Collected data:
-- Opening Marker --

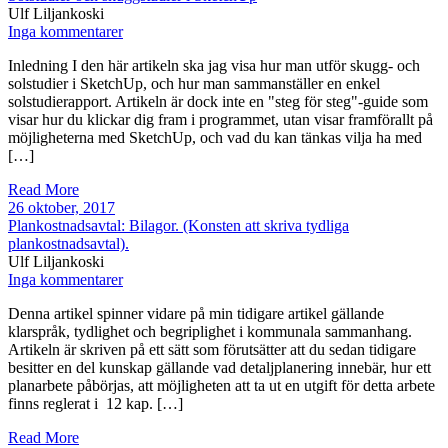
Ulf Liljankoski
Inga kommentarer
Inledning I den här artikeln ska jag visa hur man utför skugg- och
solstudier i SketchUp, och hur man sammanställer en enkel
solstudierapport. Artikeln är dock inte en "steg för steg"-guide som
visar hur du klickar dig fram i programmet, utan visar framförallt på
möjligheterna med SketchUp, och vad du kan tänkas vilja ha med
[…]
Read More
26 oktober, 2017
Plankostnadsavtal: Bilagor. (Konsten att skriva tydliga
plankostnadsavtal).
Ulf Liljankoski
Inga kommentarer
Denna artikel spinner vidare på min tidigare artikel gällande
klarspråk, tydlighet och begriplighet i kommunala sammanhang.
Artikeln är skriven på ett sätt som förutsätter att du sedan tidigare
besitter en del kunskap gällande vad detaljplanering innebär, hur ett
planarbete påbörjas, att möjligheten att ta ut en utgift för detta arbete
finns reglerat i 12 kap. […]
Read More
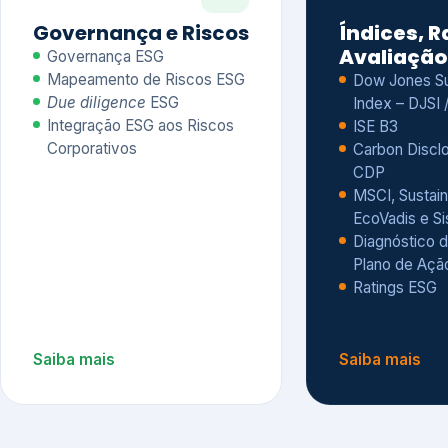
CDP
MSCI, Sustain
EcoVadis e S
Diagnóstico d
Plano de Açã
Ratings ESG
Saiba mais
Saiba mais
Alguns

-- Closing Marker --

**EXERCISE BRIEF:**
The lines from the start of the data through the line that contains "solstudierapport. Artikeln är" are to be returned exactly, please, with both ends included and every picture left out.

**ANSWER:**
Ulf Liljankoski
Inga kommentarer
Inledning I den här artikeln ska jag visa hur man utför skugg- och
solstudier i SketchUp, och hur man sammanställer en enkel
solstudierapport. Artikeln är dock inte en "steg för steg"-guide som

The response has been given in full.